Data Mining

Large organizations tend to have large databases which encapsulate their business data. The databases will include information about everything from their customers and clients to their sales to their offices to their earnings to their products to their employees and so on. While there is an enormous about of data stored in databases in an obvious, straightforward fashion, the idea underlying data mining is that there may be even more information available in a database that isn't obvious at first glance. For example, maybe when the company stock price rises, sales in Los Angeles and New York tend to increase whereas sales in Sacramento and Houston decline. That isn't something which would be obvious at first glance, and yet it is very useful information to have. Data mining is the process of getting this kind of information out of the database.

To a certain point, some businesses have been involved in similar processes for years if not decades or centuries. A good example is in insurance where actuaries use statistical principles to determine the likelihood of a given driver having an accident, and that is used to set the insurance rates for that driver. So in that sense, data mining isn't new-it is just a relatively new name for an old process. However, data mining attempts to go beyond the statistical processes of old and to find patterns in the data which were not even anticipated by the business people using the data mining algorithm.

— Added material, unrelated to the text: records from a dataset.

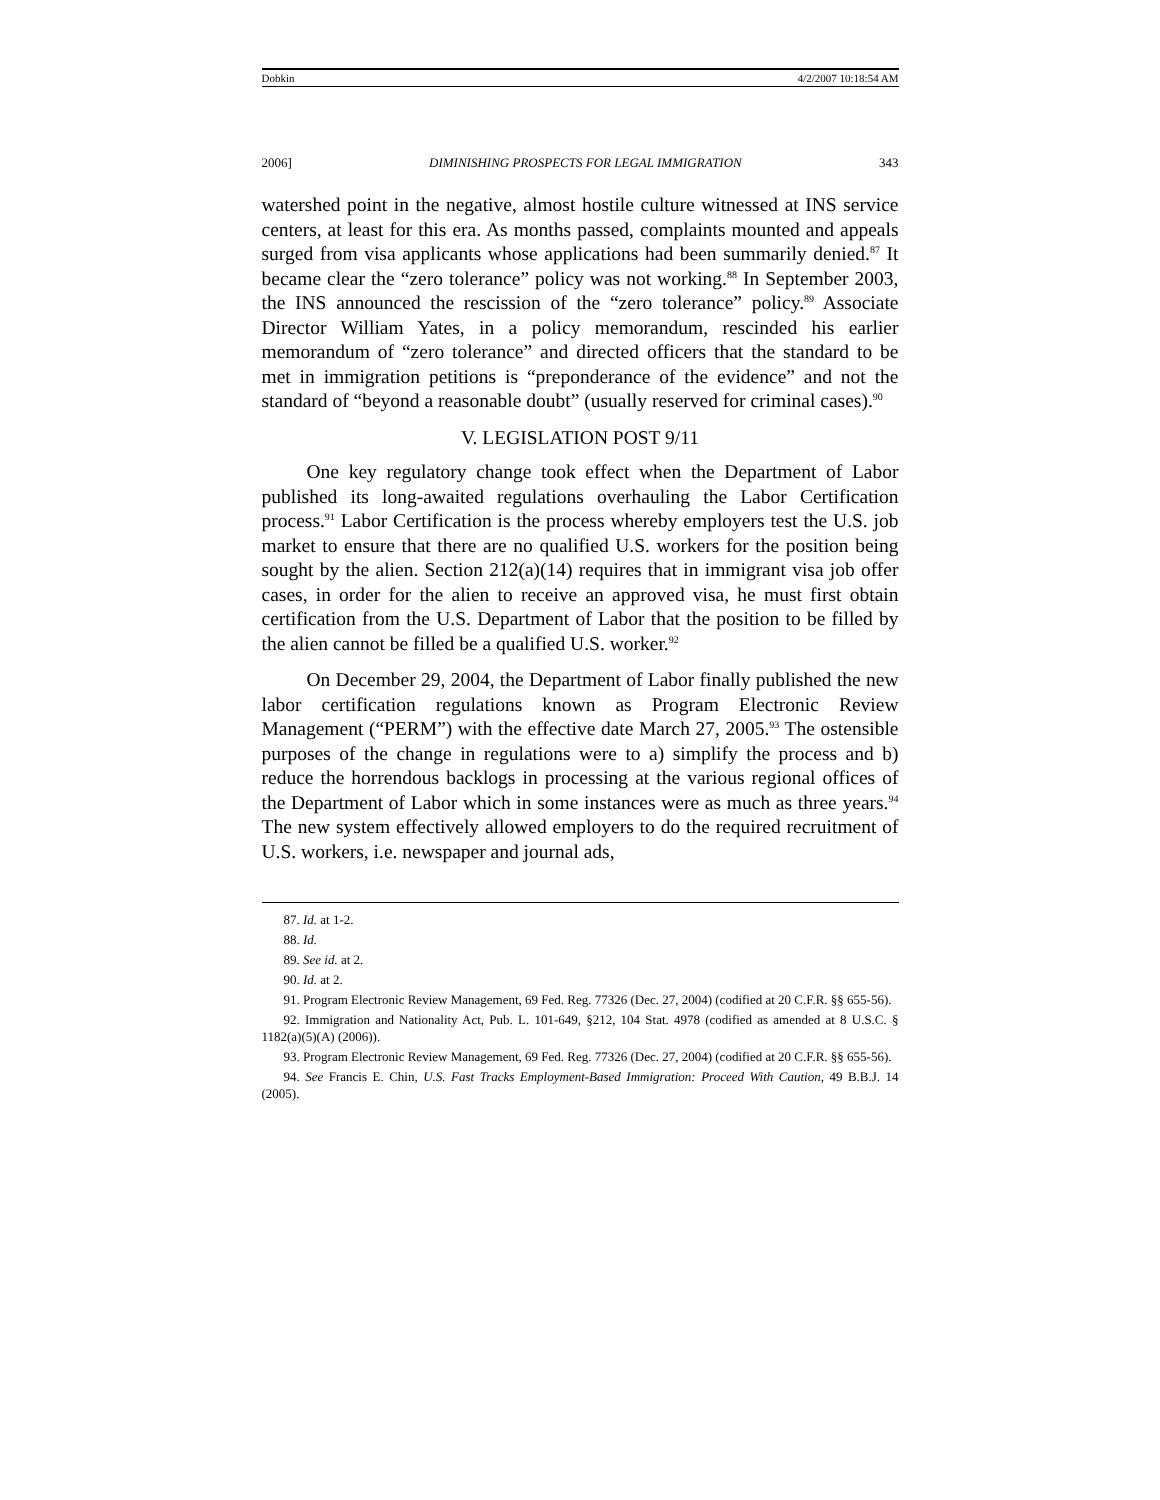Dobkin 4/2/2007 10:18:54 AM
2006] DIMINISHING PROSPECTS FOR LEGAL IMMIGRATION 343
watershed point in the negative, almost hostile culture witnessed at INS service centers, at least for this era. As months passed, complaints mounted and appeals surged from visa applicants whose applications had been summarily denied.<sup>87</sup> It became clear the “zero tolerance” policy was not working.<sup>88</sup> In September 2003, the INS announced the rescission of the “zero tolerance” policy.<sup>89</sup> Associate Director William Yates, in a policy memorandum, rescinded his earlier memorandum of “zero tolerance” and directed officers that the standard to be met in immigration petitions is “preponderance of the evidence” and not the standard of “beyond a reasonable doubt” (usually reserved for criminal cases).<sup>90</sup>
V. LEGISLATION POST 9/11
One key regulatory change took effect when the Department of Labor published its long-awaited regulations overhauling the Labor Certification process.<sup>91</sup> Labor Certification is the process whereby employers test the U.S. job market to ensure that there are no qualified U.S. workers for the position being sought by the alien. Section 212(a)(14) requires that in immigrant visa job offer cases, in order for the alien to receive an approved visa, he must first obtain certification from the U.S. Department of Labor that the position to be filled by the alien cannot be filled be a qualified U.S. worker.<sup>92</sup>
On December 29, 2004, the Department of Labor finally published the new labor certification regulations known as Program Electronic Review Management (“PERM”) with the effective date March 27, 2005.<sup>93</sup> The ostensible purposes of the change in regulations were to a) simplify the process and b) reduce the horrendous backlogs in processing at the various regional offices of the Department of Labor which in some instances were as much as three years.<sup>94</sup> The new system effectively allowed employers to do the required recruitment of U.S. workers, i.e. newspaper and journal ads,
87. Id. at 1-2.
88. Id.
89. See id. at 2.
90. Id. at 2.
91. Program Electronic Review Management, 69 Fed. Reg. 77326 (Dec. 27, 2004) (codified at 20 C.F.R. §§ 655-56).
92. Immigration and Nationality Act, Pub. L. 101-649, §212, 104 Stat. 4978 (codified as amended at 8 U.S.C. § 1182(a)(5)(A) (2006)).
93. Program Electronic Review Management, 69 Fed. Reg. 77326 (Dec. 27, 2004) (codified at 20 C.F.R. §§ 655-56).
94. See Francis E. Chin, U.S. Fast Tracks Employment-Based Immigration: Proceed With Caution, 49 B.B.J. 14 (2005).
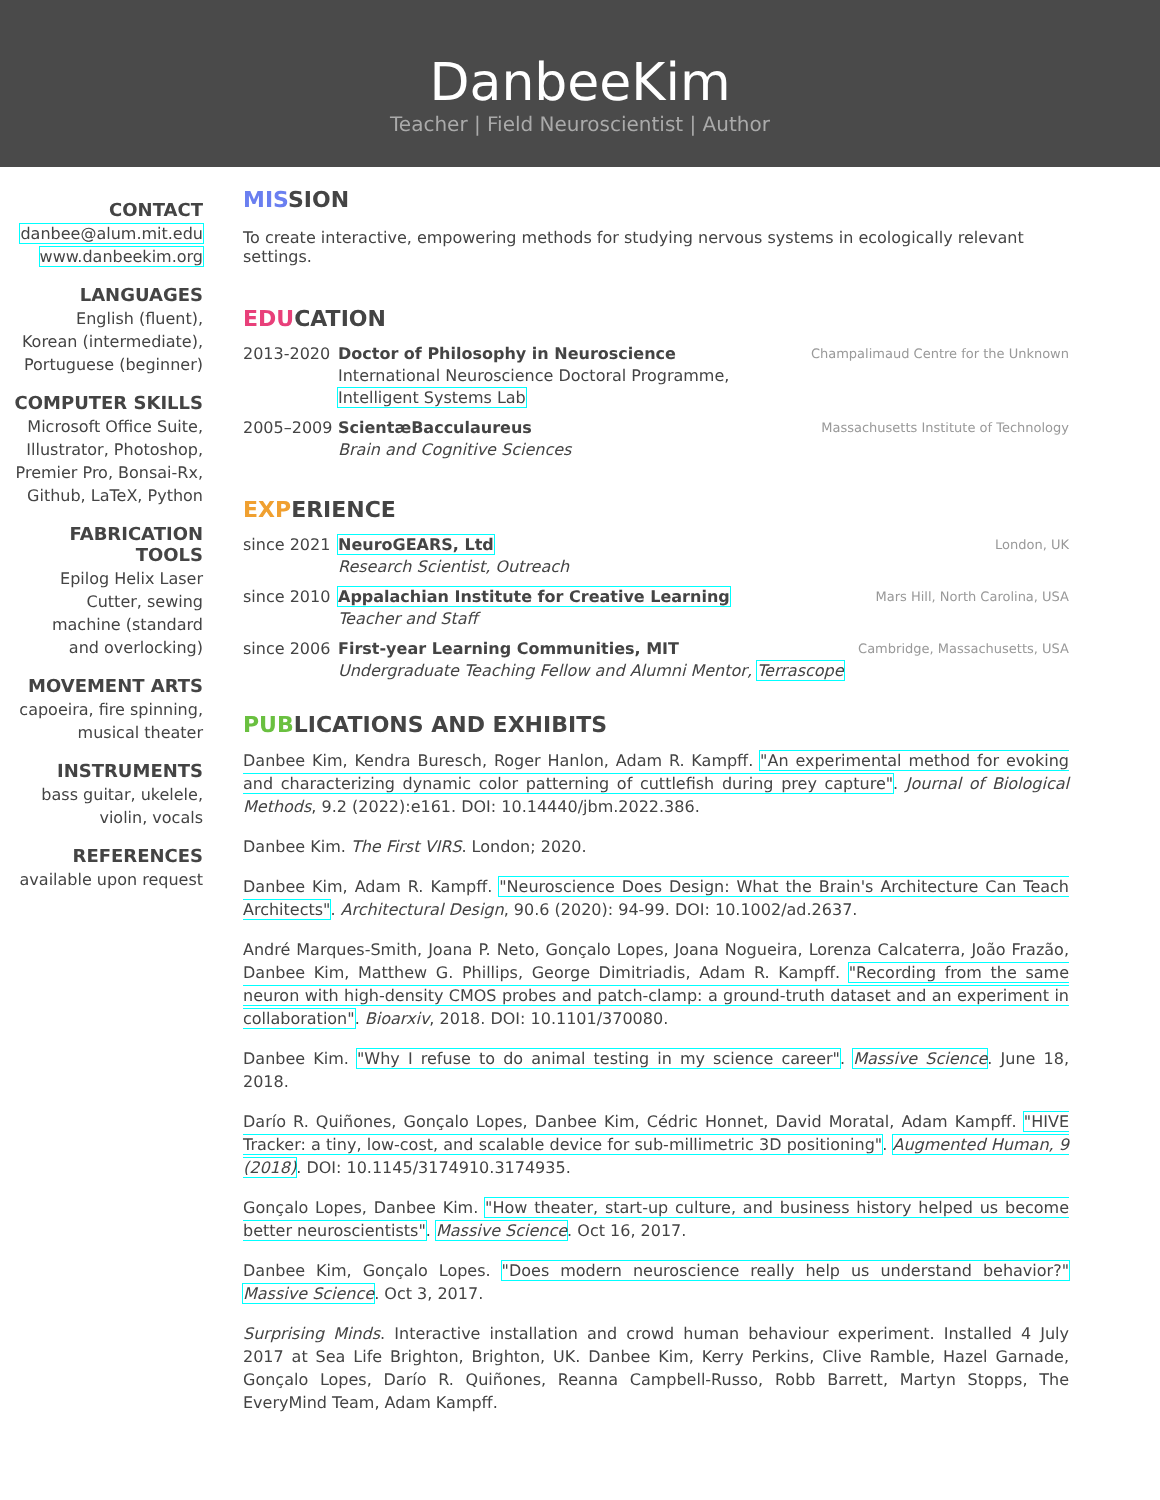DanbeeKim
Teacher | Field Neuroscientist | Author
CONTACT
danbee@alum.mit.edu
www.danbeekim.org
LANGUAGES
English (fluent),
Korean (intermediate),
Portuguese (beginner)
COMPUTER SKILLS
Microsoft Office Suite,
Illustrator, Photoshop,
Premier Pro, Bonsai-Rx,
Github, LaTeX, Python
FABRICATION
TOOLS
Epilog Helix Laser
Cutter, sewing
machine (standard
and overlocking)
MOVEMENT ARTS
capoeira, fire spinning,
musical theater
INSTRUMENTS
bass guitar, ukelele,
violin, vocals
REFERENCES
available upon request
MISSION
To create interactive, empowering methods for studying nervous systems in ecologically relevant settings.
EDUCATION
2013-2020 Doctor of Philosophy in Neuroscience
International Neuroscience Doctoral Programme, Intelligent Systems Lab
Champalimaud Centre for the Unknown
2005–2009 ScientæBacculaureus
Brain and Cognitive Sciences
Massachusetts Institute of Technology
EXPERIENCE
since 2021
NeuroGEARS, Ltd
Research Scientist, Outreach
London, UK
since 2010
Appalachian Institute for Creative Learning
Teacher and Staff
Mars Hill, North Carolina, USA
since 2006
First-year Learning Communities, MIT
Undergraduate Teaching Fellow and Alumni Mentor, Terrascope
Cambridge, Massachusetts, USA
PUBLICATIONS AND EXHIBITS
Danbee Kim, Kendra Buresch, Roger Hanlon, Adam R. Kampff. "An experimental method for evoking and characterizing dynamic color patterning of cuttlefish during prey capture". Journal of Biological Methods, 9.2 (2022):e161. DOI: 10.14440/jbm.2022.386.
Danbee Kim. The First VIRS. London; 2020.
Danbee Kim, Adam R. Kampff. "Neuroscience Does Design: What the Brain's Architecture Can Teach Architects". Architectural Design, 90.6 (2020): 94-99. DOI: 10.1002/ad.2637.
André Marques-Smith, Joana P. Neto, Gonçalo Lopes, Joana Nogueira, Lorenza Calcaterra, João Frazão, Danbee Kim, Matthew G. Phillips, George Dimitriadis, Adam R. Kampff. "Recording from the same neuron with high-density CMOS probes and patch-clamp: a ground-truth dataset and an experiment in collaboration". Bioarxiv, 2018. DOI: 10.1101/370080.
Danbee Kim. "Why I refuse to do animal testing in my science career". Massive Science. June 18, 2018.
Darío R. Quiñones, Gonçalo Lopes, Danbee Kim, Cédric Honnet, David Moratal, Adam Kampff. "HIVE Tracker: a tiny, low-cost, and scalable device for sub-millimetric 3D positioning". Augmented Human, 9 (2018). DOI: 10.1145/3174910.3174935.
Gonçalo Lopes, Danbee Kim. "How theater, start-up culture, and business history helped us become better neuroscientists". Massive Science. Oct 16, 2017.
Danbee Kim, Gonçalo Lopes. "Does modern neuroscience really help us understand behavior?" Massive Science. Oct 3, 2017.
Surprising Minds. Interactive installation and crowd human behaviour experiment. Installed 4 July 2017 at Sea Life Brighton, Brighton, UK. Danbee Kim, Kerry Perkins, Clive Ramble, Hazel Garnade, Gonçalo Lopes, Darío R. Quiñones, Reanna Campbell-Russo, Robb Barrett, Martyn Stopps, The EveryMind Team, Adam Kampff.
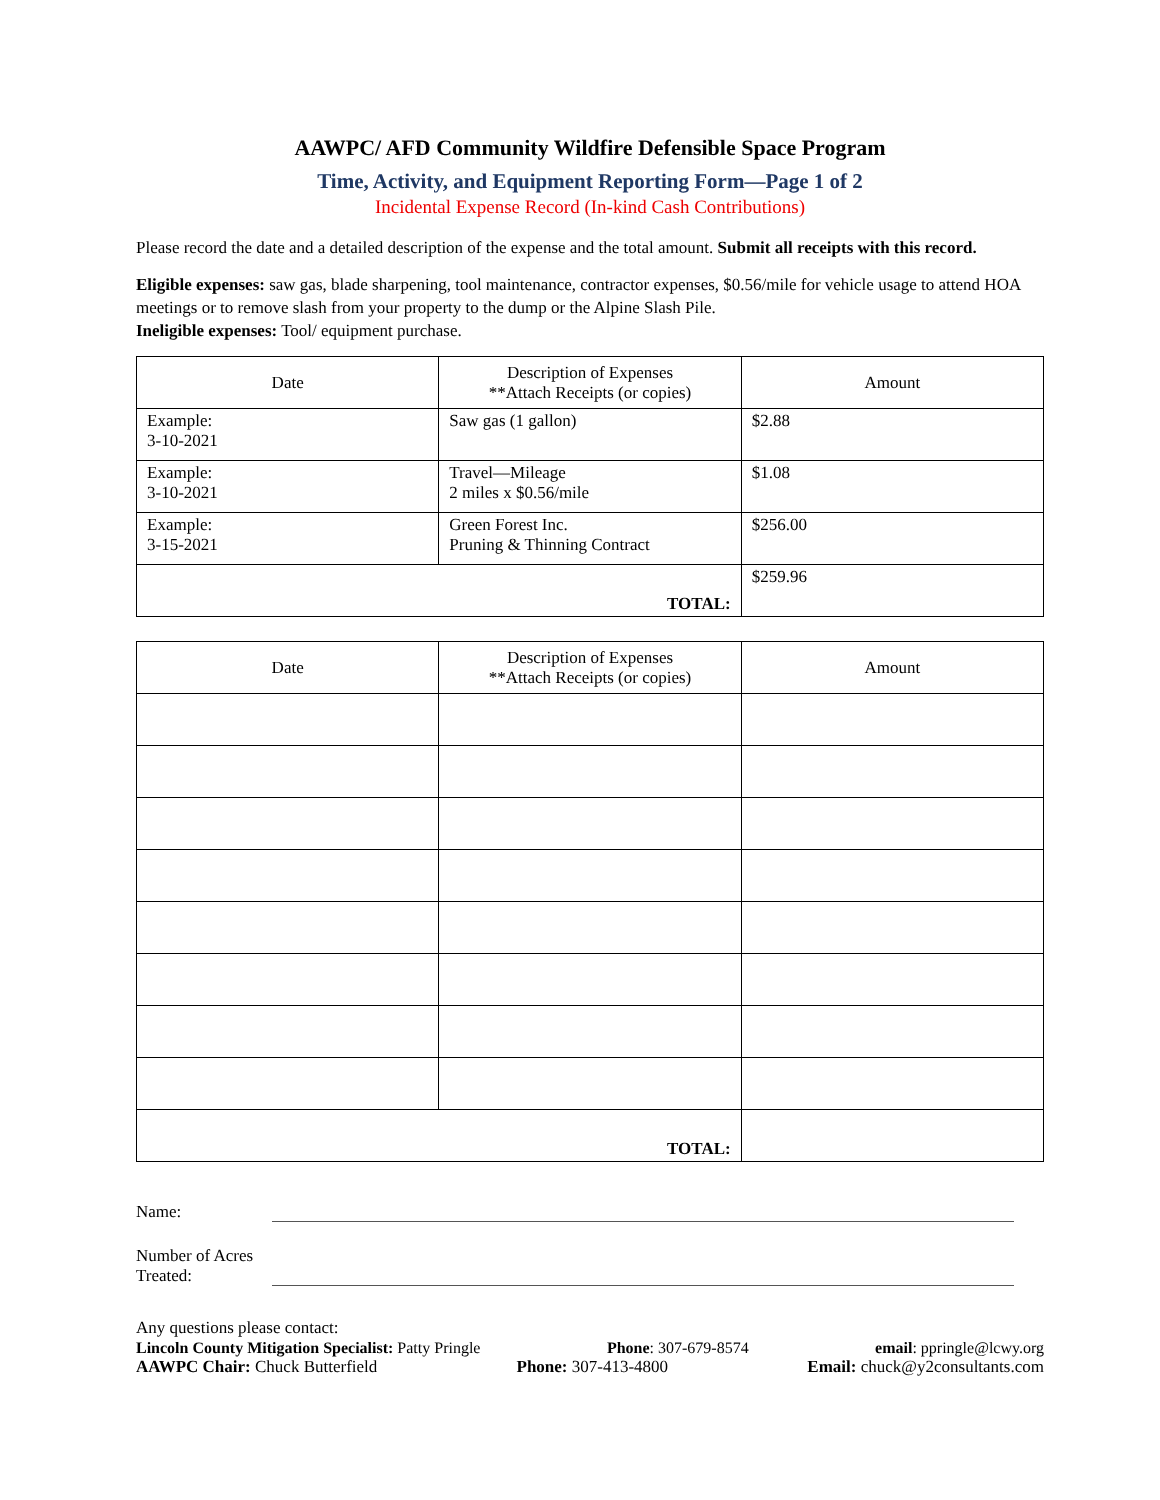AAWPC/ AFD Community Wildfire Defensible Space Program
Time, Activity, and Equipment Reporting Form—Page 1 of 2
Incidental Expense Record (In-kind Cash Contributions)
Please record the date and a detailed description of the expense and the total amount. Submit all receipts with this record.
Eligible expenses: saw gas, blade sharpening, tool maintenance, contractor expenses, $0.56/mile for vehicle usage to attend HOA meetings or to remove slash from your property to the dump or the Alpine Slash Pile.
Ineligible expenses: Tool/ equipment purchase.
| Date | Description of Expenses **Attach Receipts (or copies) | Amount |
| --- | --- | --- |
| Example: 3-10-2021 | Saw gas (1 gallon) | $2.88 |
| Example: 3-10-2021 | Travel—Mileage 2 miles x $0.56/mile | $1.08 |
| Example: 3-15-2021 | Green Forest Inc. Pruning & Thinning Contract | $256.00 |
| TOTAL: | | $259.96 |
| Date | Description of Expenses **Attach Receipts (or copies) | Amount |
| --- | --- | --- |
| TOTAL: | | |
Name:
Number of Acres Treated:
Any questions please contact:
Lincoln County Mitigation Specialist: Patty Pringle Phone: 307-679-8574 email: ppringle@lcwy.org
AAWPC Chair: Chuck Butterfield Phone: 307-413-4800 Email: chuck@y2consultants.com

One reason for this is that there are large amounts of data available which were not necessarily available in the past. Data mining can look not only at a company's own business data but also at the data not directly connected with the company to see if there is any connection or correlation. What we are looking for here is simply connections between various items of data. We aren't necessarily looking for cause-and-effect here-data mining usually does not tell us which piece of data causes the other to happen.

There is almost no limit to the combinations of data which can be compared to determine whether there is a correlation or pattern. Not only will there be any number of raw data items, but it is possible to compare data from different points in time-for example, sales two days after a change in the stock price. It is also possible to come up with any number of arithmetic combinations of the data to see if that yields any statistical correlations. As with other forms of artificial intelligence like neural networks or time series prediction, it is necessary to avoid overfitting the data-that is, looking so hard for possible correlations that you find correlations that aren't really there.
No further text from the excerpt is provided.